• [Chart-based quiz items]
----

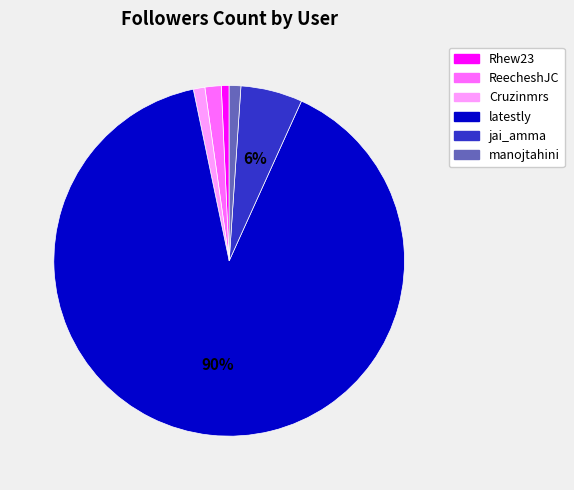

How many segments does this pie chart have?

6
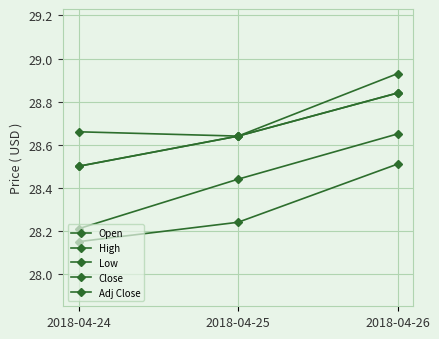

Reading right to left, transcribe all the data shown in this chart.

Open: 2018-04-26=28.6	2018-04-25=28.4	2018-04-24=28.2
High: 2018-04-26=28.9	2018-04-25=28.6	2018-04-24=28.7
Low: 2018-04-26=28.5	2018-04-25=28.2	2018-04-24=28.1
Close: 2018-04-26=28.8	2018-04-25=28.6	2018-04-24=28.5
Adj Close: 2018-04-26=28.8	2018-04-25=28.6	2018-04-24=28.5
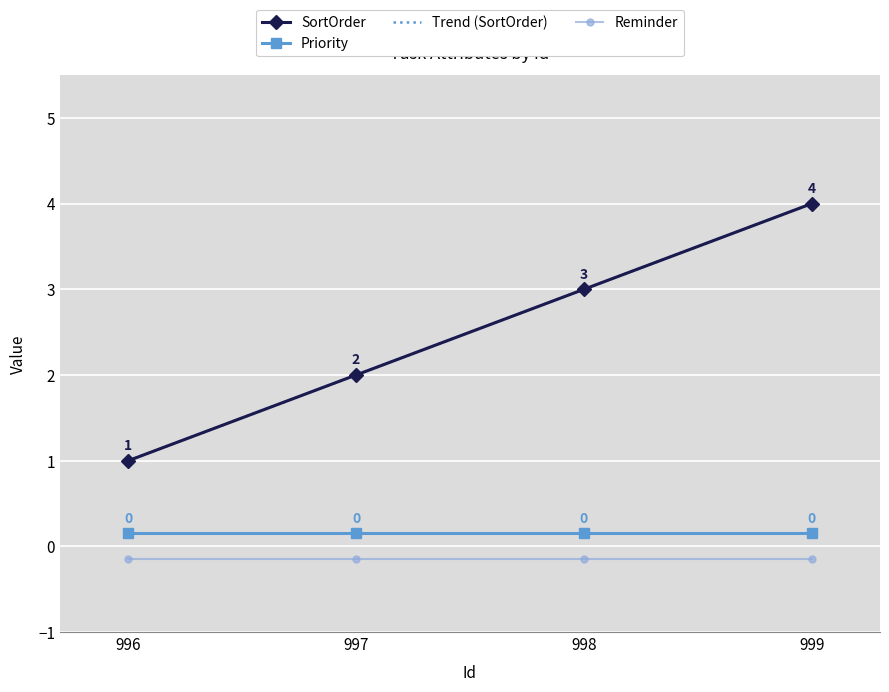

True or false: Trend (SortOrder) has more than 1 interior local peaks.

False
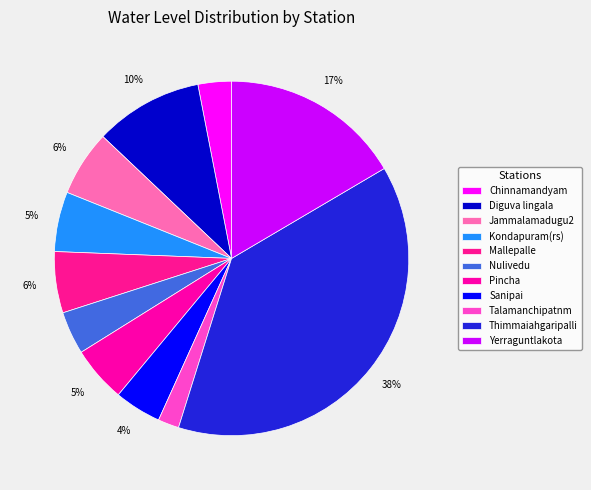

Between Jammalamadugu2 and Nulivedu, which is larger?

Jammalamadugu2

----

• [Problem statement] Repeat the data above word for word, leaving out the pictures.

• [Exercise solution]
How many segments does this pie chart have?

6

Reading right to left, transcribe all the data shown in this chart.

Open: 2018-04-26=28.6	2018-04-25=28.4	2018-04-24=28.2
High: 2018-04-26=28.9	2018-04-25=28.6	2018-04-24=28.7
Low: 2018-04-26=28.5	2018-04-25=28.2	2018-04-24=28.1
Close: 2018-04-26=28.8	2018-04-25=28.6	2018-04-24=28.5
Adj Close: 2018-04-26=28.8	2018-04-25=28.6	2018-04-24=28.5

True or false: Trend (SortOrder) has more than 1 interior local peaks.

False

Between Jammalamadugu2 and Nulivedu, which is larger?

Jammalamadugu2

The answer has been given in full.